*** EXCERPTED PASSAGE Section Begins ***

The influence of SlHAK5 mutation on the expression of canonical Al stress responsive genes. (A) Heatmap analysis of the canonical Al responsive genes between AC and *Slhak5* mutant with or without Al treatment. The values in heatmap were FPKM in RNA-seq. (B–E) qRT-PCR analysis the selected four genes for *SlFRDL1* (B), *SlFDH* (C), SlAAE3-1 (D), and SlSTAR1 (E). Seedlings with primary root length of 3–4 cm were subjected to 1/5 hoagland nutrient solution containing 0 (−Al) or 10 μM Al (+Al) for 6 h. Root apex (0–1 cm) were collected for RNA extraction. The expression level was calculated relative to *ACTIN*. Data are means ± SD (n = 3). The different letters above the error bar indicate significant differences at P ≤ 0.05.

SlHAK5 feedback regulates SlSTOP1 protein stability

SlSTOP1 regulates SlHAK5 expression in response to Al stress [24], which subsequently modulates the expression of Al-responsive genes (Fig. 5). This suggests a potential feedback loop in which SlHAK5 may regulate SlSTOP1 stability. To test this hypothesis, we conducted transient expression assays in leaf protoplasts derived from AC (wild type) and Slhak5 mutants. When pSAT–eGFP was expressed in both AC and Slhak5 protoplasts, no significant difference in GFP fluorescence intensity was observed (Fig. 6A and B). However, upon transient expression of the pSAT–SlSTOP1–eGFP fusion protein, GFP fluorescence localized exclusively to the nucleus, with markedly reduced intensity in Slhak5 mutant protoplasts compared to AC (Fig. 6A–C). Further analysis revealed that SlSTOP1 protein accumulation in the root apex under Al stress was significantly lower in both Slhak5 mutants than in AC (Fig. 6D). These findings demonstrate that SlHAK5 contributes to SlSTOP1 protein accumulation under Al stress, supporting the existence of a SlSTOP1–SlHAK5 positive feedback loop that maintains SlSTOP1 stability.

*** EXCERPTED PASSAGE Section Ends ***

> _TASKS TO COMPLETE_
(A) Copy the SlHAK5 excerpt word for word, from "The influence of" to "at P ≤ 0.05.".
(B) According to the SlHAK5 excerpt, where did GFP fluorescence localize when the pSAT–SlSTOP1–eGFP fusion protein was transiently expressed?

*** DATA EXTRACTS Section Begins ***

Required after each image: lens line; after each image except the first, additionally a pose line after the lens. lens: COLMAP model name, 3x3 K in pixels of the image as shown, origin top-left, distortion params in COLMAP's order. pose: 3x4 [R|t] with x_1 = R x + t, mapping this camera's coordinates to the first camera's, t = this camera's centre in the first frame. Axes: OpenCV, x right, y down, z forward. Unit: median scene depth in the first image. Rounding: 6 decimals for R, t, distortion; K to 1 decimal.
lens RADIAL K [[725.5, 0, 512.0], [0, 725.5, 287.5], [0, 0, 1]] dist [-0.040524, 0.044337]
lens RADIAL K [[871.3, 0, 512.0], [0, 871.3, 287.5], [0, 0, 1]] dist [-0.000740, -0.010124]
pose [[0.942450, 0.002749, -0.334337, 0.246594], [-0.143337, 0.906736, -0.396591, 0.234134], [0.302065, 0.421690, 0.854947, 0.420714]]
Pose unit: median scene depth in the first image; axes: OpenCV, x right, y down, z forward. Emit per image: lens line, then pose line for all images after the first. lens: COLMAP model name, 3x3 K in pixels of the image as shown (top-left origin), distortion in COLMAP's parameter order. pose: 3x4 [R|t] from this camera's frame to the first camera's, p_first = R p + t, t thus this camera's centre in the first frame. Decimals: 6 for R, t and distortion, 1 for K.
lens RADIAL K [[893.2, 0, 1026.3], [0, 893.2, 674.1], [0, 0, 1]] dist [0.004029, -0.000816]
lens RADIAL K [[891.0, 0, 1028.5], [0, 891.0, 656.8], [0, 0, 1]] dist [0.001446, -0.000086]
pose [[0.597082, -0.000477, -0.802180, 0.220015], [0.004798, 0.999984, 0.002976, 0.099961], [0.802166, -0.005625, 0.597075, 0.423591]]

*** DATA EXTRACTS Section Ends ***

> _ANSWERS IN ORDER_
(A)
The influence of SlHAK5 mutation on the expression of canonical Al stress responsive genes. (A) Heatmap analysis of the canonical Al responsive genes between AC and *Slhak5* mutant with or without Al treatment. The values in heatmap were FPKM in RNA-seq. (B–E) qRT-PCR analysis the selected four genes for *SlFRDL1* (B), *SlFDH* (C), SlAAE3-1 (D), and SlSTAR1 (E). Seedlings with primary root length of 3–4 cm were subjected to 1/5 hoagland nutrient solution containing 0 (−Al) or 10 μM Al (+Al) for 6 h. Root apex (0–1 cm) were collected for RNA extraction. The expression level was calculated relative to *ACTIN*. Data are means ± SD (n = 3). The different letters above the error bar indicate significant differences at P ≤ 0.05.

(B) Exclusively to the nucleus.